Я хотел сказать, что это они с младшим сержантом отняли у меня действительно драгоценное время, но промолчал.
- Мы ведь не просто так тут сидим, - продолжал младший лейтенант, - у нас служба, понимаете?
- Понимаю... а давайте, я заплачу штраф? - предложил я. - И инцидент будет исчерпан...
- Нет, не будет! - лейтенант звонко хлопнул по столу ладошкой. - Деньги ваши нам с младшим сержантом не нужны, нам нужно ваше письменное раскаяние, понимаете?
- Письменное раскаяние? - переспросил я.
- Именно что письменное! Вот вам бумага и ручка, пишите. - И он положил передо мной сероватый лист формата А4 и шариковую ручку.
Ручка оказалась старой советской, состоящей из двух половинок, соединяющихся резьбой, такие еще часто ломались именно в месте соединения половинок. Я аккуратно взял ее и пододвинулся к столу.
- Чего писать?
- Пишите: Расписка. Я, Цейслер Алексей Германович, 1974 года рождения, полностью признаю свою вину перед обществом и обязуюсь в течение пяти рабочих дней с момента подписания настоящей расписки продлить действие своего гражданского паспорта. Написали? (я кивнул) Теперь, дальше: одновременно обязуюсь впредь не появляться на станции метро "Пушкинская" московского метрополитена без веских на то причин, таких как: пересадка на другую ветку или выход со станции в город...
От неожиданности я чуть не свалился со своей табуретки.
- Вы что, с ума сошли? Причем тут "Пушкинская"?

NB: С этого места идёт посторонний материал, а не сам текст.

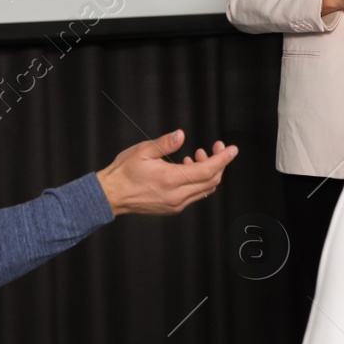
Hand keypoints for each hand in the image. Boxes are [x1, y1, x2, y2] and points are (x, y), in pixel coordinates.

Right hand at [97, 132, 238, 215]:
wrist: (110, 195)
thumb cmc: (124, 172)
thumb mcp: (143, 151)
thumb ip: (165, 144)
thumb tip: (181, 135)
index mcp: (170, 180)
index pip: (207, 171)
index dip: (223, 159)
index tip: (232, 149)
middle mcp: (176, 195)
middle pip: (211, 181)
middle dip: (219, 163)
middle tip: (215, 147)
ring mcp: (176, 204)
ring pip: (205, 189)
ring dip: (208, 172)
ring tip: (198, 155)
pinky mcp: (173, 208)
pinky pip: (195, 194)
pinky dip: (198, 181)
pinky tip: (188, 167)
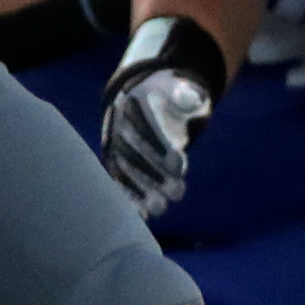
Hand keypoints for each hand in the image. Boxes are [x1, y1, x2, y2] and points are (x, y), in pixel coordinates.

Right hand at [101, 65, 211, 217]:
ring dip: (140, 189)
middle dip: (154, 172)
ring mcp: (114, 143)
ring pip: (123, 168)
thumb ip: (188, 95)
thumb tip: (191, 98)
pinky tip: (141, 214)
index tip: (179, 158)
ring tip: (160, 207)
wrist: (149, 100)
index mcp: (134, 100)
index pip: (146, 121)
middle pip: (133, 149)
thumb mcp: (184, 90)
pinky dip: (127, 196)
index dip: (161, 141)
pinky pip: (117, 178)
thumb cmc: (173, 98)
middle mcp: (119, 122)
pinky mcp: (115, 160)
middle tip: (177, 192)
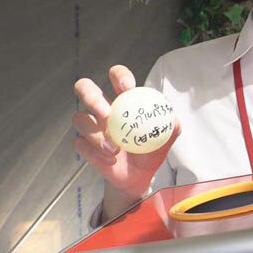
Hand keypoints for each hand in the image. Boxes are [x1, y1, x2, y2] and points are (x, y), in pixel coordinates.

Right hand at [72, 65, 180, 198]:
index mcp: (124, 99)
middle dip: (92, 97)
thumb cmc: (151, 151)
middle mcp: (103, 108)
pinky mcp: (83, 144)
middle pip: (85, 88)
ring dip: (97, 135)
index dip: (119, 75)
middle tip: (107, 113)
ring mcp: (91, 126)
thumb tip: (172, 118)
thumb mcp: (165, 138)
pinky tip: (110, 159)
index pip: (117, 75)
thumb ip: (170, 127)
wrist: (138, 176)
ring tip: (115, 149)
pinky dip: (95, 153)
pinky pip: (81, 144)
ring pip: (80, 119)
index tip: (127, 87)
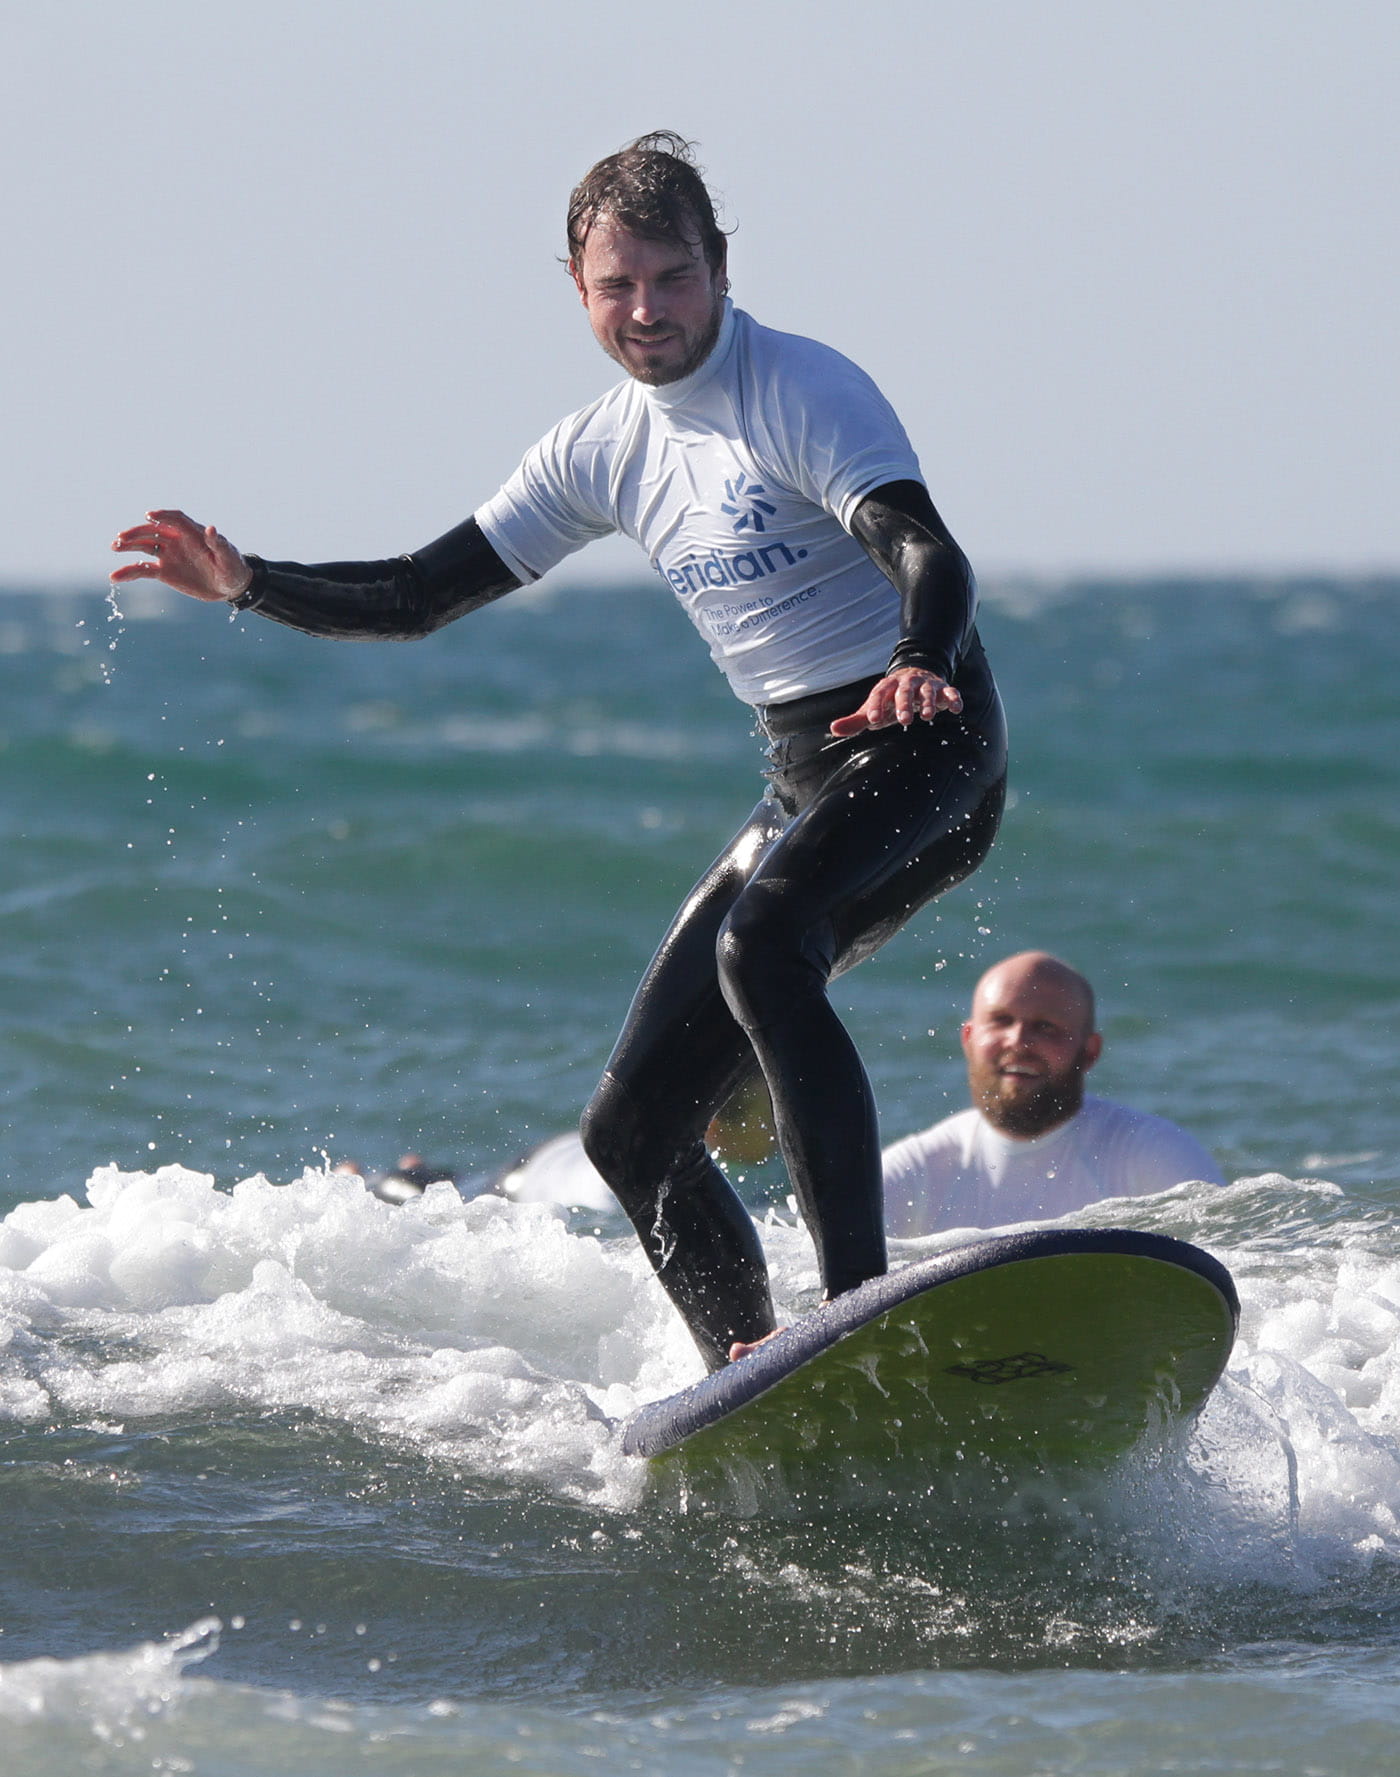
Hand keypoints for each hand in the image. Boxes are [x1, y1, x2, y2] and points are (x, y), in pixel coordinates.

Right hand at [109, 509, 251, 602]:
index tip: (150, 516)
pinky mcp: (164, 571)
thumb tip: (210, 529)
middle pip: (153, 531)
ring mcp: (168, 555)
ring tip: (114, 547)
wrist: (230, 587)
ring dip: (128, 546)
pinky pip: (143, 570)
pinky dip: (129, 572)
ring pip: (144, 547)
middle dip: (137, 532)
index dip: (163, 516)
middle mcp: (177, 540)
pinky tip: (115, 577)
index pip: (175, 519)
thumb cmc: (233, 568)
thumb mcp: (228, 557)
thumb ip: (219, 544)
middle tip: (122, 538)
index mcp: (193, 533)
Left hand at [829, 666, 961, 736]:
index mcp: (887, 687)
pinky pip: (949, 692)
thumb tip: (833, 728)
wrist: (915, 676)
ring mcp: (925, 685)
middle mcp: (906, 683)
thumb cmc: (890, 700)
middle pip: (904, 691)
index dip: (876, 706)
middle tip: (904, 721)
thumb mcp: (874, 709)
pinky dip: (953, 698)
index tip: (873, 720)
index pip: (879, 694)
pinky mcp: (942, 689)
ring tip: (927, 717)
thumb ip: (856, 721)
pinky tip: (956, 709)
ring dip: (927, 702)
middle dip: (904, 704)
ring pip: (926, 691)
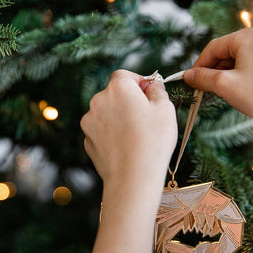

- А сами знаете, - прошипел младший лейтенант так, что мне стало страшно.
Расписку я дописывал в состоянии близком к аффекту.
Младший сержант встретил меня на выходе и по-приятельски похлопал по плечу. Я хорошо запомнил его узкое лицо без растительности, пустые светлые глаза, короткий, сомкнутый рот, острый подбородок и тонкую шею с непомерно крупным кадыком. Все это так неестественно торчало из воротника с какими-то непонятными мне петлицами, что я стал сомневаться, живой ли это человек, или же плохо прорисованный персонаж из какой-то компьютерной игры.
После этого случая я перестал исследовать Москву описанным выше способом. Дело не в том, что я чего-то там испугался, просто эти странные менты случайно или нарочно проткнули и тем самым погубили мою фантазию, о существовании которой, по идее, мог знать только я один. До сих пор не понимаю, как они смогли туда влезть.
На "Пушкинской", я, разумеется, появляюсь и каждый раз по привычке ищу глазами "фазана", но, даже если и замечаю его, всякий раз прохожу мимо и не оглядываюсь.